More to do with taboos having been repeatedly broken and a different wiring in the brain and an inability to be self aware and vigilant and ... well no dount a million things.
I think one of the comforts in your position is being able to know you have broken a cycle and your children won't have to deal with it.
I think some people do it to their children too because what happened has warped them.
That isn't their fault though.
I have to say, when I was at my lowest, I always swore I would never have children, so that 'they' would never be at risk. I am much better these days- so glad, as I wouldn't be without DD for anything.
kew, I was para-phrasing (is that the right term??).....not her words, more the words I 'heard' IYGWIM.

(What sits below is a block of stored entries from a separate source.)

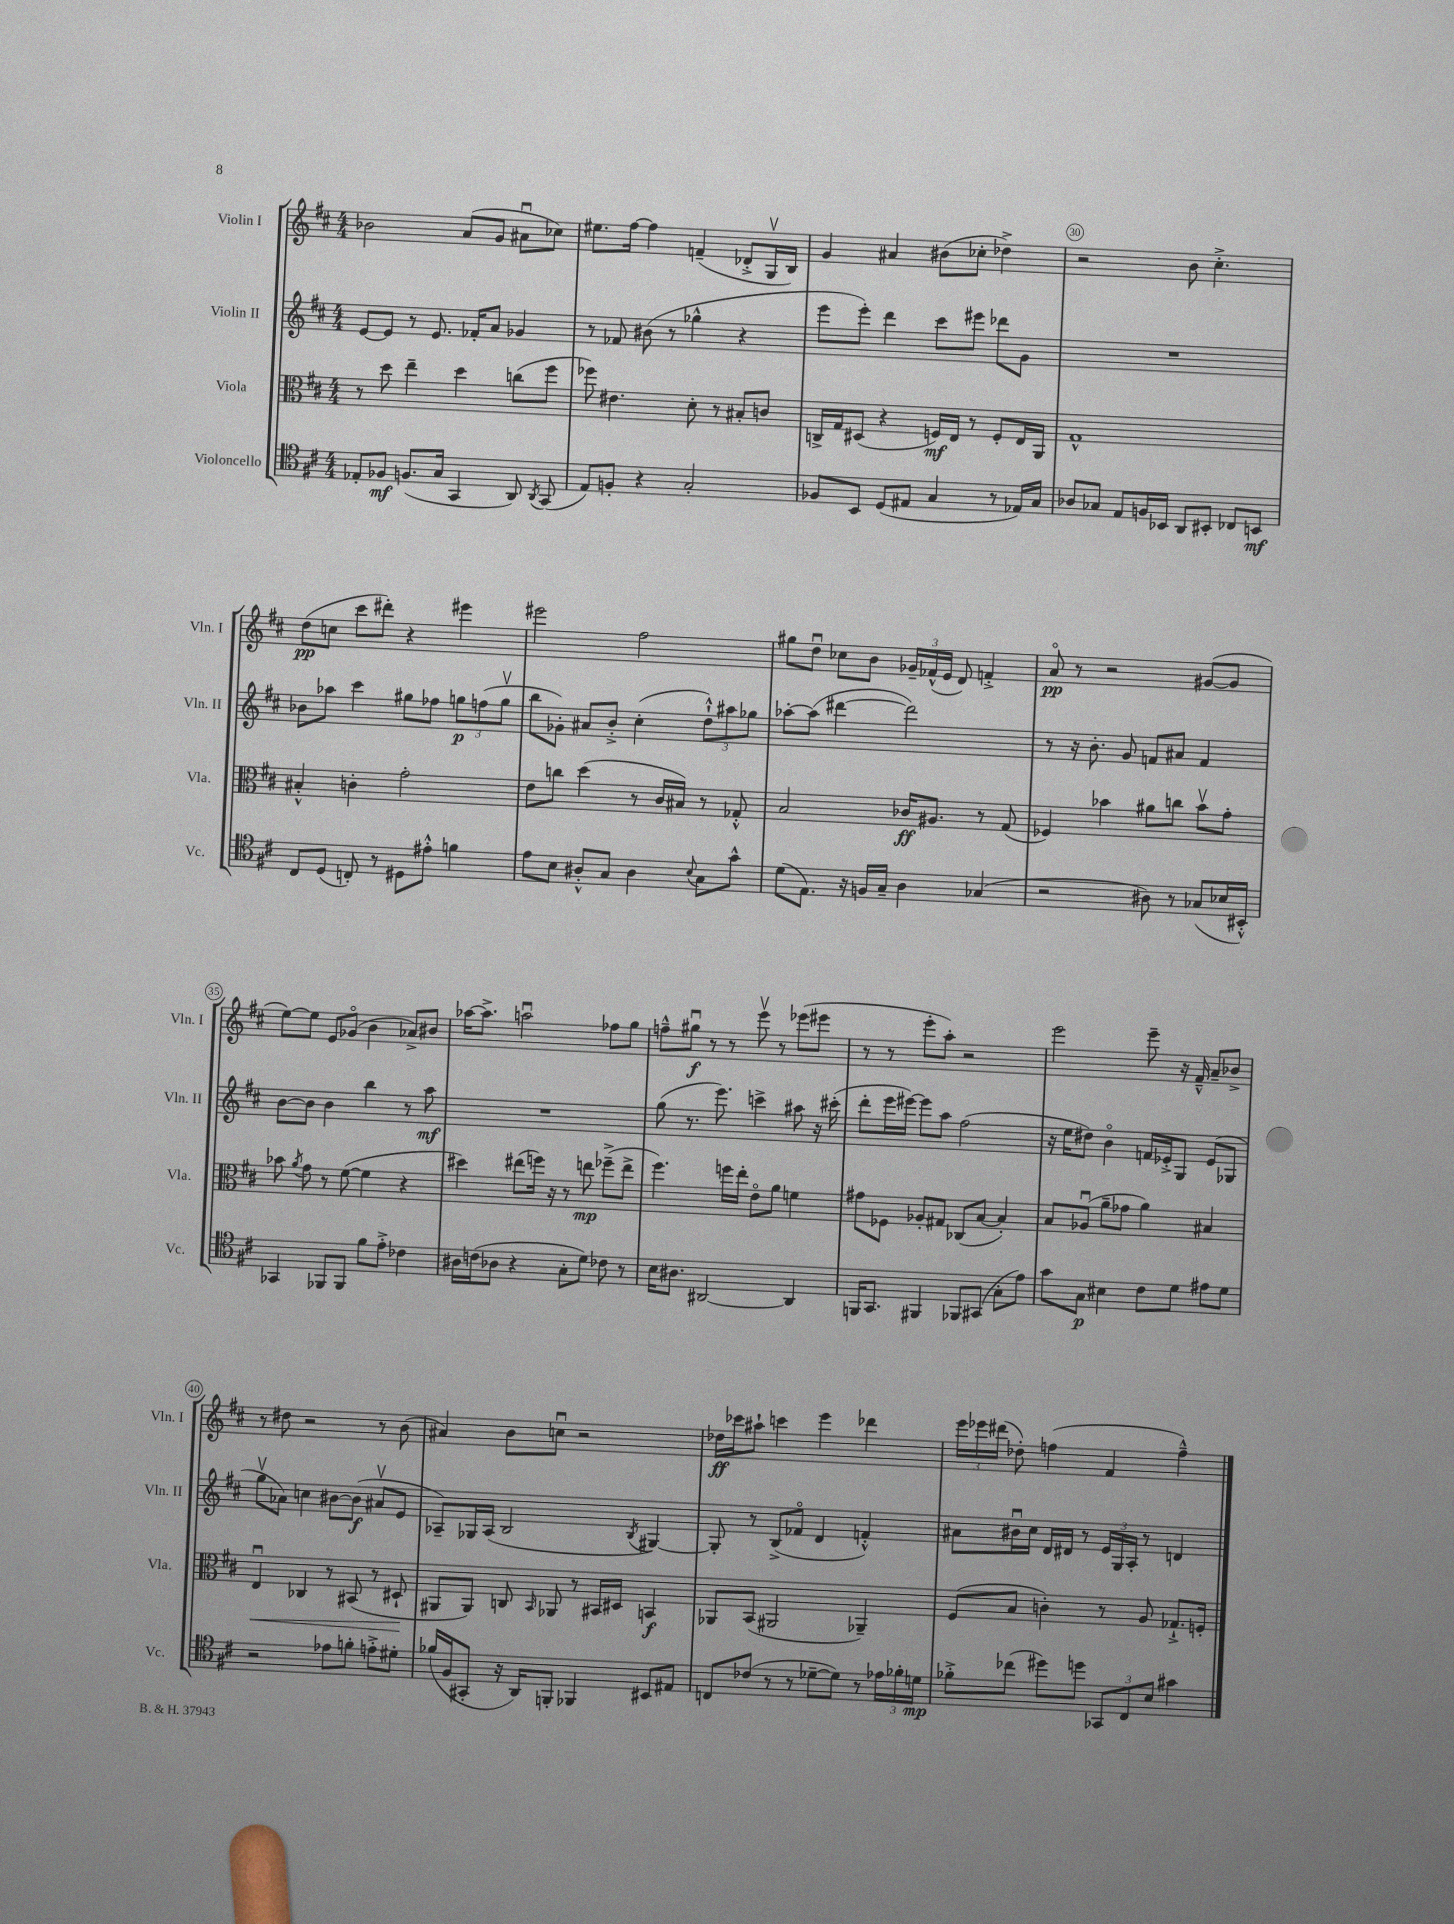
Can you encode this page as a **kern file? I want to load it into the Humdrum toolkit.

**kern	**kern	**kern	**kern
*staff4	*staff3	*staff2	*staff1
*clefC4	*clefC3	*clefG2	*clefG2
*k[f#c#]	*k[f#c#]	*k[f#c#]	*k[f#c#]
*M4/4	*M4/4	*M4/4	*M4/4
8E-'/L	8r	[8e/L	2b-\
8F-/J	8dd\	8e/]J	.
(8.F/L	4ee~\	8r	.
.	.	8.e/	.
16G/Jk	.	.	.
4GG/	4dd\	.	(8a/L
.	.	16f-'/LK	.
.	.	8a/J	8g/J
8AA/)	(8cc\L	4g-/	8a#u\L
8qAA/	.	.	.
(8GG/	8ff#\J	.	8cc-\J)
=	=	=	=
8E/L)	8ff-\)	8r	8.ee#\L
8F'/J	4.e#\	8f-/	.
.	.	.	[16ff#\Jk
4r	.	(8b#\	4ff#\]
.	.	8r	.
2G'/	8d'\	4gg-^^\	(4f~/
.	8r	.	.
.	8B#'/L	4r	8d-'^/L
.	8c/J	.	16Gv/L
.	.	.	16B/JJ)
=	=	=	=
8F-/L	16C^/LL	8eee\L	4g/
.	16G/J	.	.
8BB/J	(8D#/J	8eee'\J)	.
(8D/L	4r	4ddd\	4a#/
8E#/J	.	.	.
4G/	16F/LL)	8ccc#\L	(8b#\L
.	16E/JJ	.	.
.	8r	8eee#\J	8cc-'\J
8r	8F'/L	8ddd-\L	4dd-^\)
16E-/LL)	16E/L	8g\J	.
16G/JJ	16AA/JJ	.	.
=	=	=	=
8A-/L	1G^^	1r	2r
8G-/J	.	.	.
8E/L	.	.	.
16F/L	.	.	.
16BB-/JJ	.	.	.
8AA/L	.	.	8b\
8BB#'/J	.	.	4.cc#'^\
8C-/L	.	.	.
8BB/J	.	.	.
=	=	=	=
8C#/L	4B#'^^/	8b-\L	(8dd\L
(8D/J	.	8aa-\J	8cc\J
8C'/)	4c'\	4ccc#\	8ccc#\L
8r	.	.	8ddd#'\J)
8D#\L	2g'\	8gg#\L	4r
8e#'^^\J	.	8ff-\J	.
4f\	.	12gg\L	4eee#\
.	.	(12ff\	.
.	.	12ggv\J	.
=	=	=	=
8e\L	8e\L	8bb\L	2eee#\
8B\J	8cc\J	8g-'\J)	.
8A#'^^/L	(4dd\	8a#/L	.
8G/J	.	8b'^/J	.
4A#\	8r	(4cc#'\	2ff#\
.	16c#/LL	.	.
.	16B#/JJ)	.	.
8qqB/	.	.	.
8G\L	8r	12dd`^^\L)	.
.	.	12aa#\	.
8g^^\J	8G-'^^/	.	.
.	.	12gg-\J	.
=	=	=	=
(8d\L	2B/	[8aa-'\L	8gg#\L
8.E\J)	.	(8aa-\]J	8ddu\J
.	.	[4ddd#\	8cc-\L
16r	.	.	.
16F/LL	.	.	8b\J
16G~/JJ	.	.	.
4A\	16c-/LK	2ddd#\])	24g-~/LL
.	.	.	(24f-^^/
.	8.A#/J	.	.
.	.	.	24e/JJ
.	.	.	8d/)
(4G-/	8r	.	4f'^/
.	(8G/	.	.
=	=	=	=
2r	4F-/)	8r	8ao/
.	.	16r	8r
.	.	8.b'\	.
.	4b-\	.	2r
.	.	8g/	.
8A#\)	8a#\L	8f/L	.
8r	8cc\J	8a#/J	.
(8G-/L	8b-v\L	4f/	([8g#/L
16B-/L	8g'\J	.	8g#/]J
16BB#'^^/JJ)	.	.	.
=	=	=	=
4GG-/	8b-\	[8b\L	[8ee\L)
.	8qa/	.	.
.	8g\	8b\]J	8ee\]J
8FF-/L	8r	4b\	8e/L
8FF-/J	([8f#\	.	(8g-o/J
8f#\L	4f#\]	4bb\	4b\
8e'^\J	.	.	.
4c-\	4r	8r	8a-^/L)
.	.	8aa\	8b#/J
=	=	=	=
16A#\LL	4dd#\)	1r	[16aa-\LK
(16c\J	.	.	8.aa-^\]J
8A-\J	.	.	.
4r	(8ee#\L	.	2aau\
.	16ff\Jk)	.	.
.	16r	.	.
8G'\L	8r	.	.
8d\J)	8ee\	.	.
8c-\	(8ff-~^\L	.	8ff-\L
8r	8ee^\J	.	8gg\J
=	=	=	=
16B\LK	4.ff#\)	(8gg\	8ff~^^\L
8.A#\J	.	.	.
.	.	8.r	8gg#u\J
[2AA#/	.	.	8r
.	.	8.eee\)	.
.	16ff\LL	.	8r
.	16ee'\JJ	.	.
.	8eo\L	4ccc^\	8eeev\
.	8a\J	.	8r
4AA#/]	4f\	8aa#\	(8eee-\L
.	.	16r	8eee#\J
.	.	(16ccc#'\	.
=	=	=	=
16FF/LK	8g#\L	8ddd'\L	8r
8.GG/J	.	.	.
.	8F-\J	16eee\L	8r
.	.	[16eee#\JJ)	.
4FF#/	8A-'/L	8eee#\]L	8eee'\L
.	8G#/J	8aa\J	8aa'\J)
8FF-/L	(8C-/L	(2ff#\	2r
(8GG#/J	[8B/J	.	.
8G'\L	4B'/])	.	.
8e\J)	.	.	.
=	=	=	=
8g\L	8B/L	16r	2eee\
.	.	16ee\LK	.
8G\J	(8A-u/J	8dd#\J)	.
4B#\	8a~\L	4bo\	.
.	8g-\J	.	.
8c#\L	4a\)	16f/LL	8eee~\
.	.	16e-'^/J	.
8d\J	.	8G/J	16r
.	.	.	16f#~^^/
8e#\L	4B#/	(8e-/L	8a~/L
8d\J	.	8G-/J	8b-^/J
=	=	=	=
2r	4Eu/	8ggv\L	8r
.	.	8a-\J)	8dd#\
.	4C-/	4cc\	2r
8e-\L	8r	[8b#\L	.
8f'\J	(8BB#/	(8b#\]J	.
8e'^\L	8r	8a#v/L	8r
8d#'\J	8D#`/	8e/J	(8b\
=	=	=	=
(16f-/LL	8AA#/L	8A-~/L)	4a#/)
16F#/J	.	.	.
8GG#'/J	8AA#/J)	16G-/L	.
.	.	(16A-/JJ	.
16r	8C/	2B/	8b\L
16AA/LK)	.	.	.
.	16qqBB/	.	.
8FF'/J	8AA-/	.	8ccu\J
4FF-/	8r	.	2r
.	16BB#/LL	.	.
.	16D#/JJ	.	.
.	.	8qB/	.
8BB#/L	4BB/	[4G#/)	.
8E#/J	.	.	.
=	=	=	=
8C/L	8AA-/L	8G#'/]	16dd-\LL
.	.	.	16ccc-\J
(8c-/J	(8BB/J	8r	8aa#`\J
8r	2AA#/	(8B^/L	4ccc\
8r	.	8f-o/J	.
[8d-~\L	.	4d/	4eee\
8d-\]J)	.	.	.
8r	4AA-~/)	4f'^^/)	4ddd-\
24e-\LL	.	.	.
24f-'\	.	.	.
24d\JJ	.	.	.
=	=	=	=
8f-'^\L	(8F#/L	8a#\L	24eee\LL
.	.	.	24eee-\
.	.	.	(24ddd#\JJ
(8cc-\J	8B/J	16b#u\L	8dd-'\)
.	.	16cc#\JJ	.
8dd#\L)	4c'\)	16d/LL	(4ff\
.	.	16d#/JJ	.
8dd\J	.	8r	.
12GG-/L	8r	24e/LL	4f#/
.	.	24G/	.
12C#/	.	24A'/JJ	.
.	8A/	8r	.
12B/J	.	.	.
4g#\	8.G-`^/L	4d/	4ff~^^\)
.	16F'/Jk	.	.
==	==	==	==
*-	*-	*-	*-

retiredgoth, I have never had a cap doffed at me before, excuse me while I <<swoon>>
Isn't it more that some people have grown up in an accepted and normalised environment of abuse and know no different. Have no idea what "normal" as we know it is?
If you are able to realise that that is the environment you were in and that is was not normal and not acceptable then you won't perpetuate the abuse, whatever it is
If for eg your parents and all adults that you knew as a child hit their children you may think that this is the norm. Even though you may as an adult be able to see that not everyone goes through this, to you this is the norm. Experiences in early childhood count for a lot. It takes a lot of self-awareness and effort to get out of this cycle sometimes I believe.